◆ **DESCRIPTION OF THE TASK**: Can you reproduce, word for word, the stretch of the items that opens with their first line and closes with the line containing "genus: Charadrius", with both of those lines included?

Stored data
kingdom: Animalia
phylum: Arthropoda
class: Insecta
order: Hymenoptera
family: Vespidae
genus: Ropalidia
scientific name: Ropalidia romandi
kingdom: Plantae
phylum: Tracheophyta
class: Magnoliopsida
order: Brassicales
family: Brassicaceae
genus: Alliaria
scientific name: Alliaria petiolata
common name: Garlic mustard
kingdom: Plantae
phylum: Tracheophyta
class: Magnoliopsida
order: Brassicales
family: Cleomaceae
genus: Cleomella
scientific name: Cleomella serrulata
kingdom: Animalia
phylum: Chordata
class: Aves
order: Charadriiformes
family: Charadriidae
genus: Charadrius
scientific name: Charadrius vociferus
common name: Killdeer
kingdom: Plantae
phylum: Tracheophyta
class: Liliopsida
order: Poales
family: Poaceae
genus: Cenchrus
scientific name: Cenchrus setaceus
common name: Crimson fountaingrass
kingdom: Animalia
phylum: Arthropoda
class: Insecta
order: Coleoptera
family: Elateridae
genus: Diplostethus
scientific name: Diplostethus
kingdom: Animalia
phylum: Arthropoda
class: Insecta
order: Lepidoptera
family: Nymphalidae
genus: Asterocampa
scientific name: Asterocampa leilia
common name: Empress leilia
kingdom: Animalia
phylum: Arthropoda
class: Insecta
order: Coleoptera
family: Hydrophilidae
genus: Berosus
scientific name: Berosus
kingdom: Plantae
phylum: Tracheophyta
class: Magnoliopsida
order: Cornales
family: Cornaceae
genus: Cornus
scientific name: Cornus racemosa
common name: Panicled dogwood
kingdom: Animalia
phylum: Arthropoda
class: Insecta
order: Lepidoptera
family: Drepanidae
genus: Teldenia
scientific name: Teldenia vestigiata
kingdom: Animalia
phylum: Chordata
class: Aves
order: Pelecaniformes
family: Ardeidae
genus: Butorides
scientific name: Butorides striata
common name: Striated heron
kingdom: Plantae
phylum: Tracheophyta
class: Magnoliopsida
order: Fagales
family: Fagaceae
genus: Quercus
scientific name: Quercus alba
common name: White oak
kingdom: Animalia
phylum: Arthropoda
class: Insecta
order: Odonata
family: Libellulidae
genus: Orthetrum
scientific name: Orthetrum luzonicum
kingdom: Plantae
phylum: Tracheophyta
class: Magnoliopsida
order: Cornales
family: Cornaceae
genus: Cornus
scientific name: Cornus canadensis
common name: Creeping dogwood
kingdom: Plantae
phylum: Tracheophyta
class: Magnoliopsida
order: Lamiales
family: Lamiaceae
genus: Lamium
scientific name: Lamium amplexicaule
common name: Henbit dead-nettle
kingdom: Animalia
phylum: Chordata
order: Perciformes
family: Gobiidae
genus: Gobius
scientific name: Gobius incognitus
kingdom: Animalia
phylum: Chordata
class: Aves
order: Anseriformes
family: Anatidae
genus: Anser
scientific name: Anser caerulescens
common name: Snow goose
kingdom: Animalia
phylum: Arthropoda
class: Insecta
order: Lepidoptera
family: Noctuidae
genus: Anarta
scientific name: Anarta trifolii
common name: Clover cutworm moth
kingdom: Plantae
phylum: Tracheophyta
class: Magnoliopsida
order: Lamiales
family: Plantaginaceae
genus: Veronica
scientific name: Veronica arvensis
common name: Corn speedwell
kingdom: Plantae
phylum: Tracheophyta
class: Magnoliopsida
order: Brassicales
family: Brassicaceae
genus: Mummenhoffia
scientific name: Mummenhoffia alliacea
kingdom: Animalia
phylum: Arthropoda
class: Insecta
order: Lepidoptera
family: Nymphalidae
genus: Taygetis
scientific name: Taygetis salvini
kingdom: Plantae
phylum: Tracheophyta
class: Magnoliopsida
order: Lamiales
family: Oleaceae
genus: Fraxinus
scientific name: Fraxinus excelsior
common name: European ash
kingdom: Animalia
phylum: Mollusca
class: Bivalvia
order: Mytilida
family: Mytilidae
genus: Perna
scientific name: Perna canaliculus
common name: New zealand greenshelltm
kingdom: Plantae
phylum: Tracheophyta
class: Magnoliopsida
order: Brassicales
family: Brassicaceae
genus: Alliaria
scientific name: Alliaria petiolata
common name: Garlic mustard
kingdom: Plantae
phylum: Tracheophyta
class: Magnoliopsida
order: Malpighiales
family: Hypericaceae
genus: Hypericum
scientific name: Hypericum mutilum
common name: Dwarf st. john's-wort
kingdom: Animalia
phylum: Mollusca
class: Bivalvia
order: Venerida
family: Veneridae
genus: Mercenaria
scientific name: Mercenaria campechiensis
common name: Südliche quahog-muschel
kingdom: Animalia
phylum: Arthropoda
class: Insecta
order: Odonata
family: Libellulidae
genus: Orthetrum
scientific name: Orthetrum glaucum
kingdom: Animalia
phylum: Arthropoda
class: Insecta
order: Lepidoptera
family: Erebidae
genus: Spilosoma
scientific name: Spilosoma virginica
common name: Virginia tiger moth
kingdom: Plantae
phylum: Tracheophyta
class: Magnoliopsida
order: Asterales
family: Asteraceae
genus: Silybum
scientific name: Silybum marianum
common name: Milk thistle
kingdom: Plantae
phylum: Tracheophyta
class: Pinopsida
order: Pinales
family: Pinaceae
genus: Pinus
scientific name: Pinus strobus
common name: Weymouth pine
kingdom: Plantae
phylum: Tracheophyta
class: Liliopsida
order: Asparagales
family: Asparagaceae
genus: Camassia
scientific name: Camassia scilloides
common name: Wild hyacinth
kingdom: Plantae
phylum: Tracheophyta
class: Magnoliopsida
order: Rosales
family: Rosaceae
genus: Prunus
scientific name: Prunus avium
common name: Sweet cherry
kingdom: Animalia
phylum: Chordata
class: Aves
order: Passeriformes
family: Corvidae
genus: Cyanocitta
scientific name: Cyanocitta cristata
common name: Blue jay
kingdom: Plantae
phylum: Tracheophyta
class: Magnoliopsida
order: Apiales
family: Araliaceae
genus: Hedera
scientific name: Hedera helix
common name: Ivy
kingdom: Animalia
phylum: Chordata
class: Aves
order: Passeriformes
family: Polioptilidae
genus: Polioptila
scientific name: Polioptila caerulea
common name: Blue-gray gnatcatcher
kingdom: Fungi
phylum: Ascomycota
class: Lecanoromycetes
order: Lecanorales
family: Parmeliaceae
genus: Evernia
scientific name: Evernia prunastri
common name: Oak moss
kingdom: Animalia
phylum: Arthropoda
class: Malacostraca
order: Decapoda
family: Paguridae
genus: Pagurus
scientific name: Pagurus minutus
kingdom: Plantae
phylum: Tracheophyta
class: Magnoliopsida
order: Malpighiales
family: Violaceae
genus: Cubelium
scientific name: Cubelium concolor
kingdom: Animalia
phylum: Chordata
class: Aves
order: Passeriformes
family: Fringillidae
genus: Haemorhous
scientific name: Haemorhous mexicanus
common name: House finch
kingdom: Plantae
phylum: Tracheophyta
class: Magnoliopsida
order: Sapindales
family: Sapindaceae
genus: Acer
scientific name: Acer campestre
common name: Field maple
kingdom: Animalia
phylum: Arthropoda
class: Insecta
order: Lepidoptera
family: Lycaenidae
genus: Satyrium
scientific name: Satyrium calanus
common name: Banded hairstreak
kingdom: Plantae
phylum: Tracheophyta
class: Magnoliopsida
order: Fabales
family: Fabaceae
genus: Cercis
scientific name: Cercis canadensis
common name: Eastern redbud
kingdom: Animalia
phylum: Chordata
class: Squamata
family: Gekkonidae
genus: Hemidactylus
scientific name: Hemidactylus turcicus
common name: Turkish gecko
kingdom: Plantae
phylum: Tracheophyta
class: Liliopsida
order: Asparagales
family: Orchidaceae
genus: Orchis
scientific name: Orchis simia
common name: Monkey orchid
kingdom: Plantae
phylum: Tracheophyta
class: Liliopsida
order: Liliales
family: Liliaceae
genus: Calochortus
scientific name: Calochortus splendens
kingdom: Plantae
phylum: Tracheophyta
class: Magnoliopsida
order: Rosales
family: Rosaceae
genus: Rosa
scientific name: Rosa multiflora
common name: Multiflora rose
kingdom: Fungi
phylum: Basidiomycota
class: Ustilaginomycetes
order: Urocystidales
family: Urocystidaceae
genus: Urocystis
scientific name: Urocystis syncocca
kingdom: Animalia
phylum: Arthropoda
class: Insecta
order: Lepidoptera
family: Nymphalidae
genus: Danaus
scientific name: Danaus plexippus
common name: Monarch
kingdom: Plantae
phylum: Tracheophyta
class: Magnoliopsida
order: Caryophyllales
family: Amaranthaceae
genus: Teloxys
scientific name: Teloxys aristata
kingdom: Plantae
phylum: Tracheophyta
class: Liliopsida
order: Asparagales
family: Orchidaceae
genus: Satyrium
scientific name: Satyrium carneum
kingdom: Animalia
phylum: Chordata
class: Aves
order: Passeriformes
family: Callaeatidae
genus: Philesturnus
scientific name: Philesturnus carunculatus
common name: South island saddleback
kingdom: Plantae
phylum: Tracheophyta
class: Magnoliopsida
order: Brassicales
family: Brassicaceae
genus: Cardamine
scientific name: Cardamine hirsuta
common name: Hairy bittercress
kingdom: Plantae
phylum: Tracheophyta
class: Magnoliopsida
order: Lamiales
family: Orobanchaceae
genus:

◆ **EXERCISE OUTPUT**:
kingdom: Animalia
phylum: Arthropoda
class: Insecta
order: Hymenoptera
family: Vespidae
genus: Ropalidia
scientific name: Ropalidia romandi
kingdom: Plantae
phylum: Tracheophyta
class: Magnoliopsida
order: Brassicales
family: Brassicaceae
genus: Alliaria
scientific name: Alliaria petiolata
common name: Garlic mustard
kingdom: Plantae
phylum: Tracheophyta
class: Magnoliopsida
order: Brassicales
family: Cleomaceae
genus: Cleomella
scientific name: Cleomella serrulata
kingdom: Animalia
phylum: Chordata
class: Aves
order: Charadriiformes
family: Charadriidae
genus: Charadrius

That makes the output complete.